▸ Text block
+ + + + +
Why Is Comet ISON Green?

Why Is Comet ISON Green?

Your readers may appreciate knowing why comets can appear this color. The background image is the shot I took with my 12.5" and an ST10xme CCD camera for 20 minutes in mid-October. A pale coloration of the front of the coma is seen. To the lower left is a shot with the same instrument but with a 100 lpmm (line pair per millimeter) diffraction grating in front of the CCD chip to break out the spectra of the objects in the entire field. Here ISON is faintly seen to the left of center, and the first order spectra a band to its right. But the real answer comes when we use the software called Rspec to analyze this band of light. The result is on the lower right. Normally reflected sunlight is rather flat and bland, and mostly that is what ISON is right now, reflected from dust. But labeled are two humps in the blue and green parts of the spectrum labeled "C2" for a carbon molecule. This blue/green emission pair is what gives ISON the color.

Nancy Atkinson

Nancy Atkinson

Nancy Atkinson is a space journalist and author with a passion for telling the stories of people involved in space exploration and astronomy. She is currently retired from daily writing, but worked at Universe Today for 20 years as a writer and editor. She also contributed articles to The Planetary Society, Ad Astra (National Space Society), New Scientist and many other online outlets.
+ + + + +
▸ Information shown
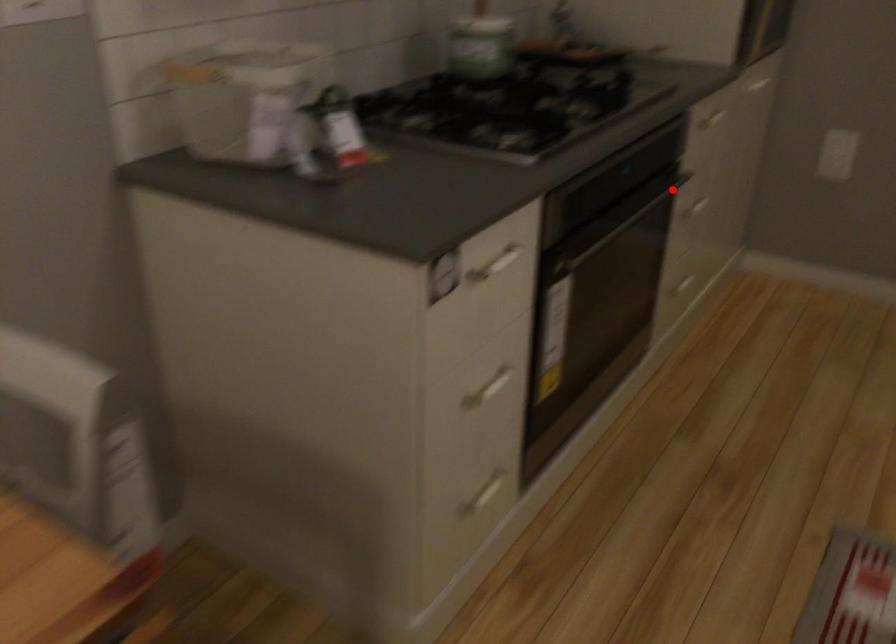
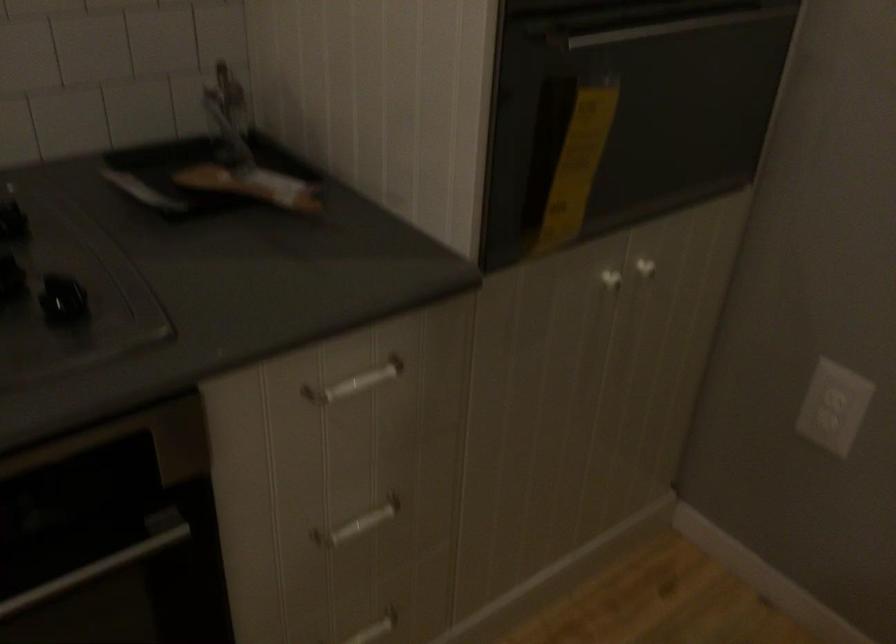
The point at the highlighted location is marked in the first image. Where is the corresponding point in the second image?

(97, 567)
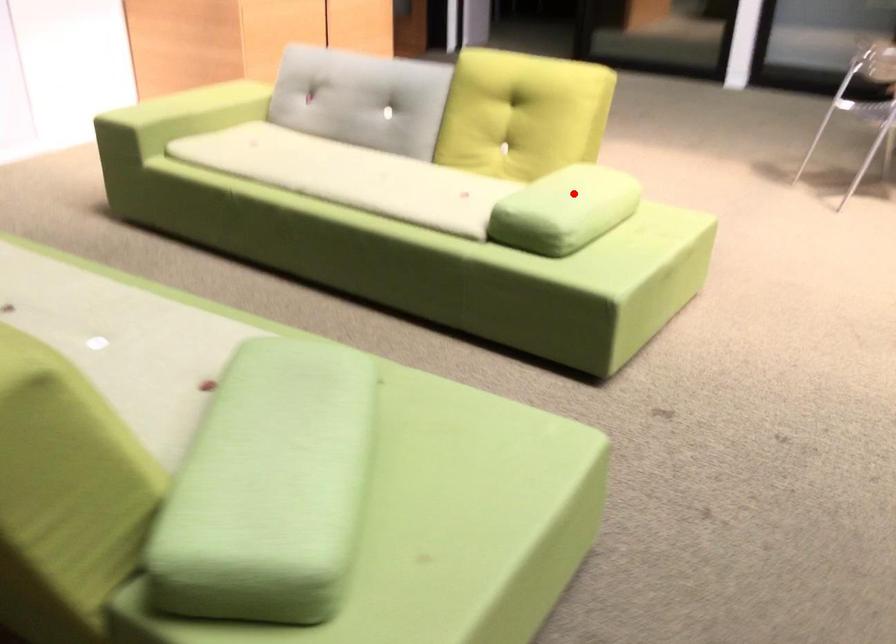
+ + + + +
▸ Given instruction 1
List every outlet the Comet ISON text names as one Nancy Atkinson wrote for.
▸ Given instruction 2
Reproduce the passage of the Comet ISON text starting with "Nancy Atkinson is" and going on through "other online outlets.".
None of the material is needed for the work that comes next.

▸ Written response 1
Universe Today
The Planetary Society
Ad Astra (National Space Society)
New Scientist

▸ Written response 2
Nancy Atkinson is a space journalist and author with a passion for telling the stories of people involved in space exploration and astronomy. She is currently retired from daily writing, but worked at Universe Today for 20 years as a writer and editor. She also contributed articles to The Planetary Society, Ad Astra (National Space Society), New Scientist and many other online outlets.